- What you need to do: Wherever a line in the data holds the word "Glandular", pull that line out.

[Saved data entries]
= = = = = = =

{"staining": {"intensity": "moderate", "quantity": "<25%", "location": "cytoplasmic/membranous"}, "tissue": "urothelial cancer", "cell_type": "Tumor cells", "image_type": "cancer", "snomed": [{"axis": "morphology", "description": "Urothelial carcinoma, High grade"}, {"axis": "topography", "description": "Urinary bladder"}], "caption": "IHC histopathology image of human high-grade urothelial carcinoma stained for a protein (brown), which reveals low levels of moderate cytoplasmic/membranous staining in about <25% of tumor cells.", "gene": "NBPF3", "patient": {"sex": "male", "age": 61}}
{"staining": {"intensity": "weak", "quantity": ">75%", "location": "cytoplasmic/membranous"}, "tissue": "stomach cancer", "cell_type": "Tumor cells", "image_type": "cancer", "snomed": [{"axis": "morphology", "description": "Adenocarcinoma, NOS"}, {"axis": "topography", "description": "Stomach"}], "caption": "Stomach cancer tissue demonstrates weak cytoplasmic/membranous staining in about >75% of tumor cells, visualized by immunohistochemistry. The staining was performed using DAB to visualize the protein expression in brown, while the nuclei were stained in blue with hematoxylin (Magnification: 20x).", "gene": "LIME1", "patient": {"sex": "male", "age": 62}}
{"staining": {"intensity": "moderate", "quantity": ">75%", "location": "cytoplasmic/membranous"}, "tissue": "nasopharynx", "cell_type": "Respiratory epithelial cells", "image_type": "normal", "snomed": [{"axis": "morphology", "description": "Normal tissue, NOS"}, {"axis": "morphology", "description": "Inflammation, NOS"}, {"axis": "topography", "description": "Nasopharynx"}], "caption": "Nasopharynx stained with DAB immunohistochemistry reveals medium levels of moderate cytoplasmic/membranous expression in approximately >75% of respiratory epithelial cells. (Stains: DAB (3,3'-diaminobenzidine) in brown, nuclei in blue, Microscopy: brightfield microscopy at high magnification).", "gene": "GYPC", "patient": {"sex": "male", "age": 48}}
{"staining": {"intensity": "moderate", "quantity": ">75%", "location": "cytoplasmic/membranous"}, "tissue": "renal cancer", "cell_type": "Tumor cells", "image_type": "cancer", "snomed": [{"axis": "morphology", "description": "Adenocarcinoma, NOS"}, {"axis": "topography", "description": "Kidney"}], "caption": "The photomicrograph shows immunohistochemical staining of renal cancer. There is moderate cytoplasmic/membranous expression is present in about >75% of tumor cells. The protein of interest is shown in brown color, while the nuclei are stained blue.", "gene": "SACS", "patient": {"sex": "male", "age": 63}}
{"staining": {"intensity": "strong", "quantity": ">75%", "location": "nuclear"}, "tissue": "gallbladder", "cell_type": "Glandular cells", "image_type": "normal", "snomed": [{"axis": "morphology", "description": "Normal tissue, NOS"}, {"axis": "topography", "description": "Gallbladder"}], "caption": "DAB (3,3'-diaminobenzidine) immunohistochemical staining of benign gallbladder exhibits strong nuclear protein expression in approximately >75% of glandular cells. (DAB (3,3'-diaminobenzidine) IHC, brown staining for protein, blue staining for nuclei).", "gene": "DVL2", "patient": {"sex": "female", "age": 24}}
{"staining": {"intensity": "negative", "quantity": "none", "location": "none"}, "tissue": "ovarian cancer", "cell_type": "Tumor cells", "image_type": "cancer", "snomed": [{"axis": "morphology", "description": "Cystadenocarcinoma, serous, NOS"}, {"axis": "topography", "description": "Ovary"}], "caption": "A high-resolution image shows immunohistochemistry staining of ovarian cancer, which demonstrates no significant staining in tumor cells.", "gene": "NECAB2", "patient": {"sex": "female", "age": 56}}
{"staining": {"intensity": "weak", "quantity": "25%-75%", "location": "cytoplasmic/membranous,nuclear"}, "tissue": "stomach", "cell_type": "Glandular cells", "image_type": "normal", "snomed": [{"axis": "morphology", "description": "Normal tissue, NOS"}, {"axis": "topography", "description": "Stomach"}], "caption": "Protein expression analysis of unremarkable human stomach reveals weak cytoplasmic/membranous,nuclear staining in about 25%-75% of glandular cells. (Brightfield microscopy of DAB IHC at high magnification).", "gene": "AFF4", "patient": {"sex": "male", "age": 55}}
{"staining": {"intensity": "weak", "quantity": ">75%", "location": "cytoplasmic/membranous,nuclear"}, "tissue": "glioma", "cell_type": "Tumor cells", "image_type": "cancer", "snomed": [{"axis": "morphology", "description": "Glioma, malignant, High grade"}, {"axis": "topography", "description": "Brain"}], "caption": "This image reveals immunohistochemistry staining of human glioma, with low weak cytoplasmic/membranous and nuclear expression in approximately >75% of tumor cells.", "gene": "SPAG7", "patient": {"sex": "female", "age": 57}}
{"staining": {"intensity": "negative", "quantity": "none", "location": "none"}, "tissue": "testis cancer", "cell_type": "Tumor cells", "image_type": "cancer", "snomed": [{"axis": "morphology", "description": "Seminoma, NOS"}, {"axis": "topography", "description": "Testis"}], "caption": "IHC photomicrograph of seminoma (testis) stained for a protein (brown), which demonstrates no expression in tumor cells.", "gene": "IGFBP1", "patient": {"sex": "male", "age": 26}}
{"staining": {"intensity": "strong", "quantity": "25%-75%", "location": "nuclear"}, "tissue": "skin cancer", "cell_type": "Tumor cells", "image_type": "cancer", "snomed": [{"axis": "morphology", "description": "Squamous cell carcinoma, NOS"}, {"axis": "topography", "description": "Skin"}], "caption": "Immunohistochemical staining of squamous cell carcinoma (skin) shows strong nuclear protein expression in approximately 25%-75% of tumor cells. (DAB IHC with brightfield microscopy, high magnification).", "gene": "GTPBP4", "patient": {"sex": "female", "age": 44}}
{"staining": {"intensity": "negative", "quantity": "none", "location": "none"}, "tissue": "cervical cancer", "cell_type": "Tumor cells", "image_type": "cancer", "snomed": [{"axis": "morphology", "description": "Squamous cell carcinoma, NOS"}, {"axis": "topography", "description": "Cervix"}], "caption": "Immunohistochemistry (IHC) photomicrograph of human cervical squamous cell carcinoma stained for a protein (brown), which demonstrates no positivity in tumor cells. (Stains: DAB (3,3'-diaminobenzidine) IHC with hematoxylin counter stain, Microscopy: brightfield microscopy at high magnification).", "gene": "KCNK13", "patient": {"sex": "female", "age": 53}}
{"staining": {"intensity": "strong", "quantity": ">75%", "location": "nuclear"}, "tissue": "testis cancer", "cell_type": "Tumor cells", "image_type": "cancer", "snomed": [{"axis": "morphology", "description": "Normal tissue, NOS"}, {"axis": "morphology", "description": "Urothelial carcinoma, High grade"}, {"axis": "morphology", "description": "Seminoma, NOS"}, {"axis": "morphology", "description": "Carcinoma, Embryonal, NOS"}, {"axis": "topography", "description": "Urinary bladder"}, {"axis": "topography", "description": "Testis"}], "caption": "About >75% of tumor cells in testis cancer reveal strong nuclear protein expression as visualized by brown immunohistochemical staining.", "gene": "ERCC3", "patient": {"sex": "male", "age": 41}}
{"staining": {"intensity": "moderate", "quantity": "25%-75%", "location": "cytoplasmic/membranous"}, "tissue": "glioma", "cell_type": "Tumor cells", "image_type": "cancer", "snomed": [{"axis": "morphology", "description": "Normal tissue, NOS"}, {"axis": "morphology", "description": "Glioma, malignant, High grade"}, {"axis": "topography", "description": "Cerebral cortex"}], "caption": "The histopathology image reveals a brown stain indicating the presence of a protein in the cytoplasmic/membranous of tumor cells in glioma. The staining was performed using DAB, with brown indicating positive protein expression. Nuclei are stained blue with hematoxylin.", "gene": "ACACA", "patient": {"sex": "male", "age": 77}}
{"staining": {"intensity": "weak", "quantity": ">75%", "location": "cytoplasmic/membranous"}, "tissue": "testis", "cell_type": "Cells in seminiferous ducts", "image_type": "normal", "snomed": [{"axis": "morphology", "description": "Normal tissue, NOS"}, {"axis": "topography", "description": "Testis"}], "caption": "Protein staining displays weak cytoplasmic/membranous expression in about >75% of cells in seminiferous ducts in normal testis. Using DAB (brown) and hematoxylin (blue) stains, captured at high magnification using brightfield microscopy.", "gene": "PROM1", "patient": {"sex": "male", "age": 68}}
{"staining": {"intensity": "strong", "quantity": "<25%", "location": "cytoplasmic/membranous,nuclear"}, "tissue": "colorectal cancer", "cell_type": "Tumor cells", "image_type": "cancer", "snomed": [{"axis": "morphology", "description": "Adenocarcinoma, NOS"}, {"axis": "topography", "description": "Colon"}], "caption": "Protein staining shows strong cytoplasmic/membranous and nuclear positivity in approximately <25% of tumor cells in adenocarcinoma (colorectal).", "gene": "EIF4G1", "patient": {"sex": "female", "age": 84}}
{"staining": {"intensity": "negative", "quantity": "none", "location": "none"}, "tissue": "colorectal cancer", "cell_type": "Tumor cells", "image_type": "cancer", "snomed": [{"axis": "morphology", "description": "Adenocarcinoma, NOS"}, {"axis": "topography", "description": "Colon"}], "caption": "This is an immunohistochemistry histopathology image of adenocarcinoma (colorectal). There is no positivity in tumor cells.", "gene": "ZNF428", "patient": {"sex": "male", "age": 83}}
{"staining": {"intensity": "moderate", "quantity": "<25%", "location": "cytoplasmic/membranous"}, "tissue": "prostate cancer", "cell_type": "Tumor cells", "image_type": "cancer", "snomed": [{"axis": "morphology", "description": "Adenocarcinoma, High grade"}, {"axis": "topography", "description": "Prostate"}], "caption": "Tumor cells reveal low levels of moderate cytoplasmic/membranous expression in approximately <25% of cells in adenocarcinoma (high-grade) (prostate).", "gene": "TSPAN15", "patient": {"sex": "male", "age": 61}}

= = = = = = =

- Expected answer:
{"staining": {"intensity": "strong", "quantity": ">75%", "location": "nuclear"}, "tissue": "gallbladder", "cell_type": "Glandular cells", "image_type": "normal", "snomed": [{"axis": "morphology", "description": "Normal tissue, NOS"}, {"axis": "topography", "description": "Gallbladder"}], "caption": "DAB (3,3'-diaminobenzidine) immunohistochemical staining of benign gallbladder exhibits strong nuclear protein expression in approximately >75% of glandular cells. (DAB (3,3'-diaminobenzidine) IHC, brown staining for protein, blue staining for nuclei).", "gene": "DVL2", "patient": {"sex": "female", "age": 24}}
{"staining": {"intensity": "weak", "quantity": "25%-75%", "location": "cytoplasmic/membranous,nuclear"}, "tissue": "stomach", "cell_type": "Glandular cells", "image_type": "normal", "snomed": [{"axis": "morphology", "description": "Normal tissue, NOS"}, {"axis": "topography", "description": "Stomach"}], "caption": "Protein expression analysis of unremarkable human stomach reveals weak cytoplasmic/membranous,nuclear staining in about 25%-75% of glandular cells. (Brightfield microscopy of DAB IHC at high magnification).", "gene": "AFF4", "patient": {"sex": "male", "age": 55}}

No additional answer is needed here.